Arrowhead and Fry earned more than $42 million from three funds they controlled that sent about $600 million in investor money to Petters, according to a complaint filed by the SEC yesterday at the U.S. court in St. Paul, Minnesota.
“From 1998 through 2008, the defendants funneled money into the Petters Ponzi scheme by selling interests in the funds to investors,” the regulator alleged.
Arrowhead and Fry misrepresented misrepresented material facts about the funds and how they interacted with Petters, the SEC claimed.
Also named as a defendant in the case is Michelle Palm, whom the enforcement agency said worked at Arrowhead Capital from September 2007 through August 2009, acting as Fry’s “second in command” from about February 2008 until the end of her employment.
He said she worked for Arrowhead for only the last 18 months of what is alleged to have been a 10-year scheme and had difficulty extricating herself from the firm.
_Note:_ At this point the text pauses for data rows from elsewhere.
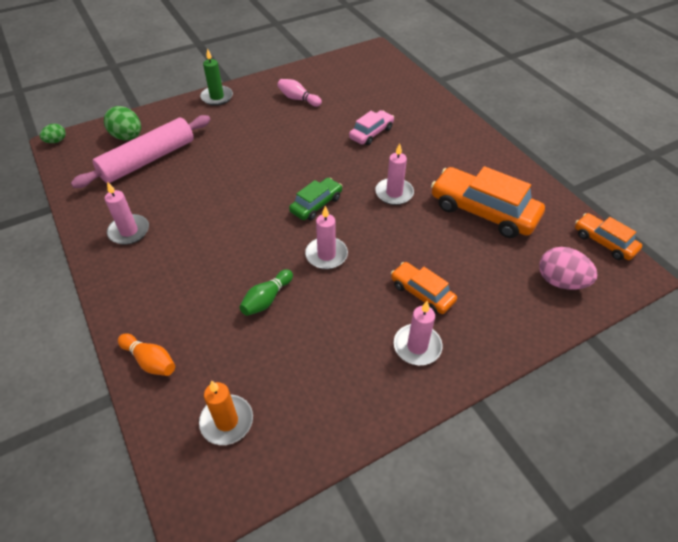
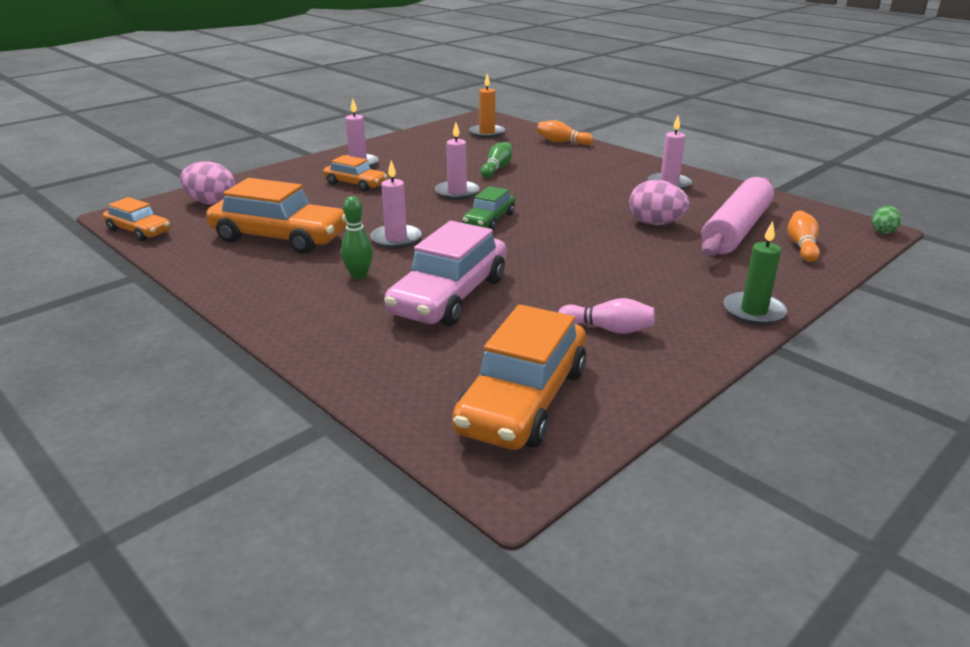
camera: 165 degrees right, 20 degrees down
green egg [104,106,141,140] -> orange bowling pin [788,211,820,262]
pink car [349,110,394,145] -> pink car [385,221,506,326], size x1.80
none -> green bowling pin [341,196,373,279]
none -> orange car [452,304,586,450]
none -> pink egg [629,180,690,225]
She is cooperating with both the Justice Department and SEC and intends to settle the regulatory case, Mauzy said.
“She was not aware of the Ponzi scheme’s existence” for the first year she worked at Arrowhead, Mauzy said. When she spotted financial irregularities in the firm’s books, she brought them to management, which “dismissed her concerns,” he said.
Fry has been indicted for aiding and abetting securities fraud, aiding and abetting wire fraud and making false statements to the SEC. He has pleaded not guilty and is scheduled for trial in May.
“This case is immediately going to be put on hold,” Fry’s attorney, Joseph Friedberg, said today in a telephone interview, noting that the SEC case is assigned to U.S. District Judge Richard H. Kyle, who is also presiding over the criminal case.
Friedberg questioned why the SEC bothered to file a separate enforcement action against his client.
“If he gets convicted in the criminal matter, the SEC would be silly in spending the taxpayers’ money. There’s nothing they would achieve,” he said. “Same if he’s found not guilty.”
Friedberg said while the government claims his client and Arrowhead reaped $42 million, much of that money went toward firm employees’ compensation and firm overhead. Fry, he said, has no money.
The case is Securities and Exchange Commission v. Fry, 11- cv-3303, U.S. District Court, District of Minnesota (St. Paul).